With a narrative flashback, a writer decides to take us back to the beginning of the 1930’s, transporting us to the Grand Budapest Hotel, on the eastern side of Europe, a luxurious and regal building, where the old continent’s capricious elite secretly bides its time. The emperor is the concierge Gustave H, who runs the hotel and deals with problems. Gustav befriends young Zero, a dark skinned immigrant trying to make ends meet. When the elderly Madame D. passes away, leaving Gustave an expensive painting for his services, it sets off an intricate cat and mouse chase, full of life lessons and entertaining hops and hikes on snowy European mountains.
It’s no coincidence that Gutsave and Zero’s adventure takes place at the same time the new black-clad political and military authority is establishing itself across Europe and at the hotel, hiding behind the striking logo of the …Zig Zag.
‘The Grand Budapest Hotel’ is packed with all the things we love about Wes Anderson’s films. The scenery is a page out of the quirkiest child’s imagination, with minute details we still haven’t had a chance to process and a wide ranging palette of colors. Anderson generously supplies frames of cheerfulness, a detailed aesthetic style that blends rococo with hip in a glowing stripe.
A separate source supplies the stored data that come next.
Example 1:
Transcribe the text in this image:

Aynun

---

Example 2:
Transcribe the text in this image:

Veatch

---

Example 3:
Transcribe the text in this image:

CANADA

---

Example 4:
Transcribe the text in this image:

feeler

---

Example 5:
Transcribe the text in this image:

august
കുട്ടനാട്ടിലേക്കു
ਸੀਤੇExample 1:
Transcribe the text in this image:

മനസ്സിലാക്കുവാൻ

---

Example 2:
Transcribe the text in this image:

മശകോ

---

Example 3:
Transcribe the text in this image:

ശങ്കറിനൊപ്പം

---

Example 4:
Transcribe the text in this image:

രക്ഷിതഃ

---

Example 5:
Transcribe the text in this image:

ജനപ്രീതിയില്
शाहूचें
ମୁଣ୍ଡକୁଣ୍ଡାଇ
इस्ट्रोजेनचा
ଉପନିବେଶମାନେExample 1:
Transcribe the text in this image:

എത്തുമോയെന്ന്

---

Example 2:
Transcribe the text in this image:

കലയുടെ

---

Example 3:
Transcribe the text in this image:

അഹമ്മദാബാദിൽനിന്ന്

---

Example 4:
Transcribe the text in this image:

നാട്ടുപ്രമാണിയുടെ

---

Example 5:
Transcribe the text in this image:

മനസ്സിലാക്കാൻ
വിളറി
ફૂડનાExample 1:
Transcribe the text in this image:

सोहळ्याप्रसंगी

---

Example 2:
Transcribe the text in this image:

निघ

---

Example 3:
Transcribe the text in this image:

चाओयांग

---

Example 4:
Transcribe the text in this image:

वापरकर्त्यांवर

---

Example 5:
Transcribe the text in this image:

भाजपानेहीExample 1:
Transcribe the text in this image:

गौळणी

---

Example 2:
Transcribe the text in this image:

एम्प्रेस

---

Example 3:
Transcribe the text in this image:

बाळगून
There’s an impressive array of actors, most of which we enjoy for just a moment, the explosive Tilda Swinton, Edward Norton, Harvey Keitel, Willem Dafoe, F. Murray Abraham, and the long-time collaborators Jason Schwartzman, Jeff Goldblum, Adrien Brody, Owen Wilson, Bill Murray and Jude Law as the young writer. Saoirse Ronan appears as the film’s sole, fragile romantic interest.
But above everyone else, he gives us the surprising duo of Ralph Fiennes and 18 year-old Tony Revolori, as Gustave H and Zero Mustafa respectively, in the celebrated tradition of male comedic duos, but with a more pronounced symbolism and visual abundance.
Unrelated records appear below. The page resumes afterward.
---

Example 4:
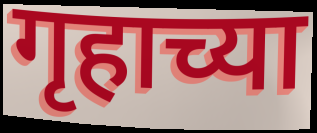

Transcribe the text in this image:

गृहाच्या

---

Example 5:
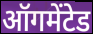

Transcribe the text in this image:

ऑगमेंटेड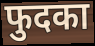
फुदका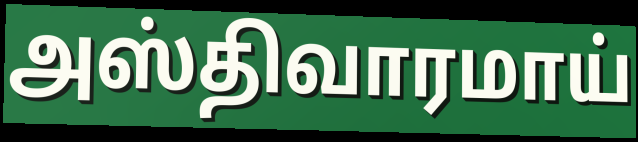
அஸ்திவாரமாய்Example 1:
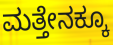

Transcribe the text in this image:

ಮತ್ತೇನಕ್ಕೂ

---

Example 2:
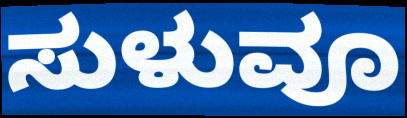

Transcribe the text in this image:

ಸುಳುವೂ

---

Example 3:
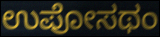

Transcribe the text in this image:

ಉಪೋಸಥಂ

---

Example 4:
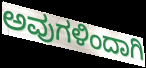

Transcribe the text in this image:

ಅವುಗಳಿಂದಾಗಿ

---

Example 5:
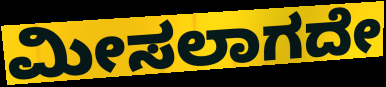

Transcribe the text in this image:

ಮೀಸಲಾಗದೇ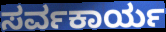
ಸರ್ವಕಾರ್ಯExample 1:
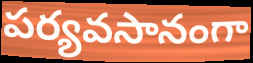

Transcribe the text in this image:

పర్యవసానంగా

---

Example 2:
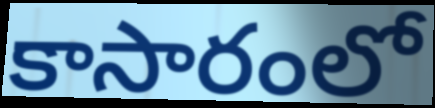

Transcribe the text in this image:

కాసారంలో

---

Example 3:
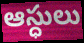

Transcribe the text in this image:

ఆస్ధులు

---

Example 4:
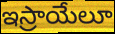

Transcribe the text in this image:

ఇస్రాయేలూ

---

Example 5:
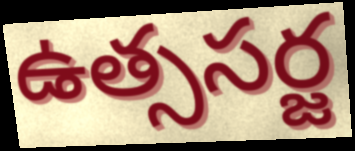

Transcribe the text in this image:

ఉత్ససర్జ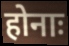
होनाः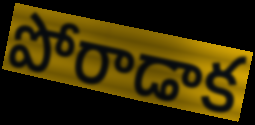
పోరాడాకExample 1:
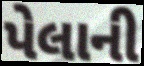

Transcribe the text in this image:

પેલાની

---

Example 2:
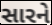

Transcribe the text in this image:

સારને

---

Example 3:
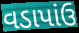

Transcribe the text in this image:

વડાપાંઉ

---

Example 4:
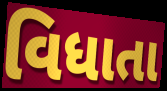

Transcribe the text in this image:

વિધાતા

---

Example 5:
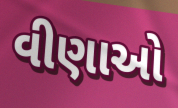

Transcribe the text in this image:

વીણાઓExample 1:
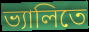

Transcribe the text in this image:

ভ্যালিতে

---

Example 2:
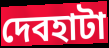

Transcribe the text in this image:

দেবহাটা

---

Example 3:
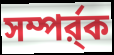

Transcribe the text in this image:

সম্পর্র্ক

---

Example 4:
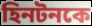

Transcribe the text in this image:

হিনটনকে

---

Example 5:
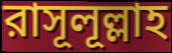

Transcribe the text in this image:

রাসূলূল্লাহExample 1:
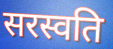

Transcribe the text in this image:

सरस्वति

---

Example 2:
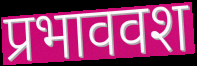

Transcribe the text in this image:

प्रभाववश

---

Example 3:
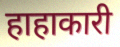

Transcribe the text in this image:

हाहाकारी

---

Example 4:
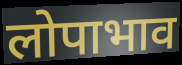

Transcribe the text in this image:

लोपाभाव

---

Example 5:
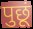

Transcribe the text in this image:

पुछूं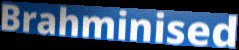
Brahminised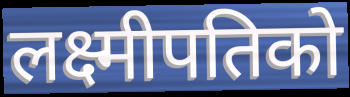
लक्ष्मीपतिकोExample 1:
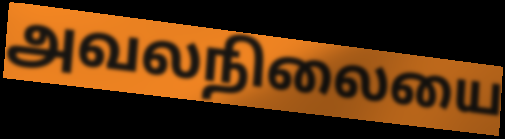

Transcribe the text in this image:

அவலநிலையை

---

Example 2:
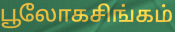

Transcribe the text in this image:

பூலோகசிங்கம்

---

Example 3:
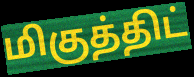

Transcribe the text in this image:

மிகுத்திட்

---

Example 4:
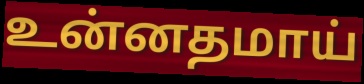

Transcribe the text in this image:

உன்னதமாய்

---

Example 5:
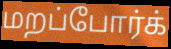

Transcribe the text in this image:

மறப்போர்க்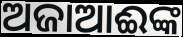
ଅଜାଆଈଙ୍କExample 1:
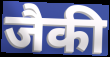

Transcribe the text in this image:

जैकी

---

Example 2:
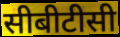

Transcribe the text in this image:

सीबीटीसी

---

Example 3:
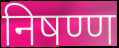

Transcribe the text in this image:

निषण्ण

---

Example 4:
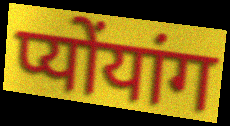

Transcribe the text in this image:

प्योंयांग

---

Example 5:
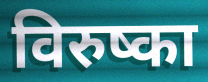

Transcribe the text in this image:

If one wishes to see, to merely glimpse behind the façade of the fairytale-like (with inspired stop animation shorts and whole areas constructed as models) exterior of The Grand Budapest Hotel, Mr. Gustave represents the Europe that is fading away, hardly hanging on to its glorious past, which, as the film tells us, was never really all that glorious, but rather managed to appear so. His Europe is like a stylish and inventive gentleman, superfluous and demanding, with an impressive style and grace, that sadly never managed to reach old age. But it is the young immigrant Zero Mustafa, who has nothing to lose and will do anything to survive, that holds the key to the future. The film tells us as much, if the audience chooses to analyze (how very European) what it sees and hears and feels. Otherwise, one can feel contentment and satisfaction, for having watched another masterly yet peculiar, existential crime mystery by Wes Anderson, spreading cheer throughout the day and night and sharing tips for decorating with a slight scent of Air de Panache.